# Text provided
**********

The Kalākaua coinage was a set of silver coins of the Kingdom of Hawaii dated 1883, authorized to boost Hawaiian pride by giving the kingdom its own money. They were designed by Charles E. Barber, Chief Engraver of the United States Bureau of the Mint, and were struck at the San Francisco Mint. The issued coins are a dime (ten-cent piece), quarter dollar, half dollar, and dollar.
No immediate action had been taken after the 1880 act authorizing coins, but King Kalākaua was interested and government officials saw a way to get out of a financial bind by getting coins issued in exchange for government bonds. Businessman Claus Spreckels was willing to make the arrangements with the United States in exchange for profits from the coin production, and contracted with the US Mint to have $1,000,000 struck. Originally, a 121⁄2 cent piece was planned and a few specimens were struck, but it was scrapped in an effort to have uniformity between US and Hawaiian coins, and a dime was substituted. The coins were struck at San Francisco in 1883 and 1884, though all bear the earlier date.
The coins met a hostile reception from the business community in Honolulu, who feared inflation of the currency in a time of recession. After legal maneuvering, the government agreed to use over half of the coinage as backing for paper currency, and this continued until better economic times began in 1885. After that, the coins were more eagerly accepted in circulation. They remained in the flow of commerce on the islands until withdrawn in 1903, after Hawaii had become a US territory.

**********

# Required tasks
a: List the denominations of coin that the Kalākaua coinage passage says were issued.
b: Carry on the passage on the Hawaiian silver coins of 1883 from its final sentence.

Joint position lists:
**********

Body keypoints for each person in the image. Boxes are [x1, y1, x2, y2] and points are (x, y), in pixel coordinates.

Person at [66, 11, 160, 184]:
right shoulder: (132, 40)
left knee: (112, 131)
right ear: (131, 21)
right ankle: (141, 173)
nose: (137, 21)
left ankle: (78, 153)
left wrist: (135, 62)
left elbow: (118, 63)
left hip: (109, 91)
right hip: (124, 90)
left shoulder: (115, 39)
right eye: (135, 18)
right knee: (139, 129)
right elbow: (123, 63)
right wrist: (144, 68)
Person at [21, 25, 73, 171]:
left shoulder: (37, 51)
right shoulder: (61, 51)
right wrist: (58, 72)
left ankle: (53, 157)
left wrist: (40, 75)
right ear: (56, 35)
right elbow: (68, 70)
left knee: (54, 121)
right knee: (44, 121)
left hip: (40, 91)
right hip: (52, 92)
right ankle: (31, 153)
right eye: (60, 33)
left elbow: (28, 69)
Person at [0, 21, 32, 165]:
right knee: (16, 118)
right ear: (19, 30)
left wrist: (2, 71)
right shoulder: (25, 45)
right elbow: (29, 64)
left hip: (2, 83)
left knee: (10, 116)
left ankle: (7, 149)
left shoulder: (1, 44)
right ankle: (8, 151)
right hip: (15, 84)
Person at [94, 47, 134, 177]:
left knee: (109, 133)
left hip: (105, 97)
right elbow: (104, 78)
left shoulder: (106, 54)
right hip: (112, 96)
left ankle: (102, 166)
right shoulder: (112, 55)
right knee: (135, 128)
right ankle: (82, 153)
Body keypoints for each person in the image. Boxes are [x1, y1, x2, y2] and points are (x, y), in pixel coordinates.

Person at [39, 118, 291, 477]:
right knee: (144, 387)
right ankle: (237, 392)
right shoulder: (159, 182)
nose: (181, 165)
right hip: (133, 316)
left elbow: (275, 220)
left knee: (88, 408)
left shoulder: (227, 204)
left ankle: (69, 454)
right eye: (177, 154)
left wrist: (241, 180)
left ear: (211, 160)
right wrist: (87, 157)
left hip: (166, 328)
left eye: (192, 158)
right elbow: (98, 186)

**********

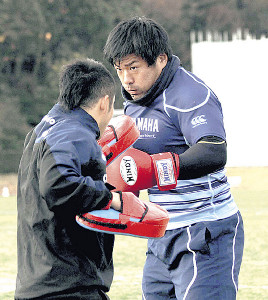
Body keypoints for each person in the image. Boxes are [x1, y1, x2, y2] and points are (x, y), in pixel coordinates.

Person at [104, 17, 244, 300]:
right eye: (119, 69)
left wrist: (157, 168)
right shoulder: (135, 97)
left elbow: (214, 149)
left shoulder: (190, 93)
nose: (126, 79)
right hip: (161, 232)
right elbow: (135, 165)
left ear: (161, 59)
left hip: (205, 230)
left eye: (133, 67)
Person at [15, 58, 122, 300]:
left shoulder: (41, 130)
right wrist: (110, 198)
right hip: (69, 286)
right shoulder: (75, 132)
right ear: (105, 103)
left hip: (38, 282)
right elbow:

**********

# Responses for each task
a: dime (ten-cent piece), quarter dollar, half dollar, dollar

b:
Native Hawaiians before the arrival of Captain Cook in 1770 used no coins; trade in their agricultural economy was based on barter. Early relations between Hawaiians and explorers were also based on barter, with nails, beads, and small pieces of iron sometimes being used as money, but as more systematic foreign trade began at the turn of the 19th century, coins of many lands came to the islands as payment for exports. The arrival of the missionaries, and the plantations and other commercial activity that soon followed, led to the first currencies generated by the islands: tokens and scrip used to pay workers because of the chronic shortage of small change. The trade ties and cultural connections with the United States led the early Hawaii business community to think in terms of the US dollar, and it became the basis for trade, with the Hawaiian royal government periodically publishing tables of the value of non-US coins in terms of the dollar. This was necessary because such coins, brought to the islands by foreign trade, circulated as a means of exchange alongside American silver and gold pieces.
In 1847, King Kamehameha III issued a one-cent coin, most likely struck by a firm in New England. It was unpopular with merchants, who preferred not to deal with such small amounts. Some were issued in change in government transactions, but only about 12,000 ever circulated. The failure caused the government to reconsider plans to issue more denominations of coins.
By 1883, most coins on the islands were American, due to the close economic integration between islands and mainland. The laws of Hawaii reflected this, making gold American coins legal tender for an unlimited amount and American silver coins legal tender to $50. In 1879, the kingdom issued its first currency notes, technically certificates of deposit, redeemable in silver coin and with denominations ranging from $10 to $500.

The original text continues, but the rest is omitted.